Les conclusions de l'avis sont les suivantes :
Mesurer le trafic sur internet est une tâche rendue complexe par la diversité des modalités d’acheminement de ce trafic. Pour parvenir jusqu’à l’utilisateur final, les paquets IP peuvent en effet emprunter plusieurs routes différentes, plus ou moins directes, au cours d’un même échange. Ces routes traversent de multiples réseaux et peuvent reposer sur des serveurs cache (où une version du contenu sollicité est stockée) plus ou moins proches de l’utilisateur final.
Il n’existe par ailleurs pas de méthode univoque, infaillible ou exhaustive permettant d’associer un trafic à un service. La nature du trafic est en effet multiple – vidéo (linéaire ou à la demande), téléphonie, fichiers, sites internet, etc. – et l’internet est caractérisé par une décorrélation forte entre les contenus, services et applications, d’une part, et les réseaux qui en assurent la diffusion de manière majoritairement indifférenciée, d’autre part. L’identification du type de service transporté nécessite donc une analyse en profondeur des flux, qui peut, en plus de soulever des questions en matière de protection des données personnelles, être rendue inopérante par le chiffrement des données émises.
Ces limites sont intrinsèques au fonctionnement d’internet, mais elles représentent aussi sa force puisqu’elles assurent à la fois sa résilience et son caractère ouvert.
C’est dans ce contexte que l’Autorité a évalué différentes options de mesures de la bande passante sur internet. Ces options ont été évaluées au regard des critères suivants : faisabilité technique, coût et complexité raisonnable de mise en œuvre, fiabilité, complétude, caractère certifiable des résultats obtenus et ce, dans le respect des principes de neutralité de l’internet et de secret des correspondances.
En termes de niveau d’analyse, l’Autorité estime que la relève du volume de données écoulées sur un lien donné grâce au protocole SNMP permet d’obtenir des résultats fiables et certifiables, avec une relative simplicité́ de mise en œuvre, en comparaison des analyses de type Netflow/IPFix et Deep packet inspection (DPI).
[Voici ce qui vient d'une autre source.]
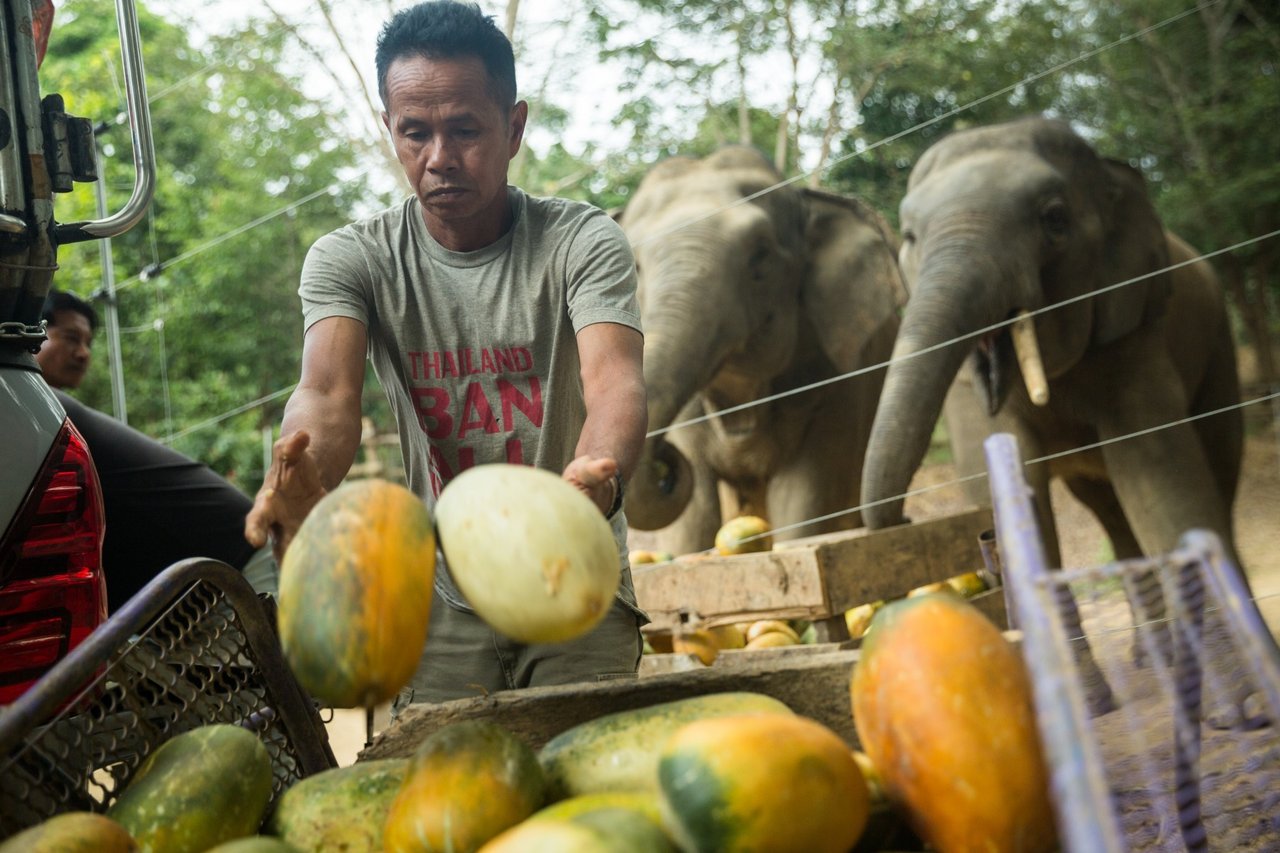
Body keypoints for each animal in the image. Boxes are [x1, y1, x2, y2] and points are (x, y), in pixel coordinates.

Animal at [616, 144, 901, 558]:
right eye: (633, 266)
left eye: (760, 256)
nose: (664, 465)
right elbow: (694, 521)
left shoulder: (837, 382)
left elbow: (804, 503)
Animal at [860, 114, 1239, 571]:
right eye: (910, 237)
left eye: (1055, 219)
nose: (903, 519)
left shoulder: (1135, 333)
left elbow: (1163, 492)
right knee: (1108, 506)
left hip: (1219, 343)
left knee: (1220, 460)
En termes de point de mesure dans le réseau, l’Autorité considère qu’appliquer cette méthode (relève du volume grâce au protocole SNMP) au niveau des interconnexions serait raisonnable sur un plan technique et économique pour les fournisseurs d’accès à l’internet (FAI).
Ce type de mesure présenterait néanmoins deux limites :
· - d’une part, s’agissant d’un simple comptage des paquets écoulés, le flux est identifié comme provenant du partenaire d’interconnexion. Il s’agit donc dans le cas général d’un intermédiaire technique (transitaire, Content delivery network, etc.) et non d’un éditeur de service ;
- d’autre part, la mesure étant effectuée aux points d’interconnexion, elle ne permet pas de tenir compte des volumes de trafic acheminé dans des conditions particulières telles que la diffusion multicast, l’échange pair-à-pair entre deux abonnés d’un même FAI et la transmission depuis un centre d’hébergement en propre ou un serveur interne au réseau du FAI.
Il ressort de ce qui précède qu’il existe un risque que la mise en place éventuelle d’un dispositif de mesure incite certains acteurs à mettre en œuvre des techniques de contournement. Hormis pour le trafic pair-à-pair, qui ne saurait être associé à un service.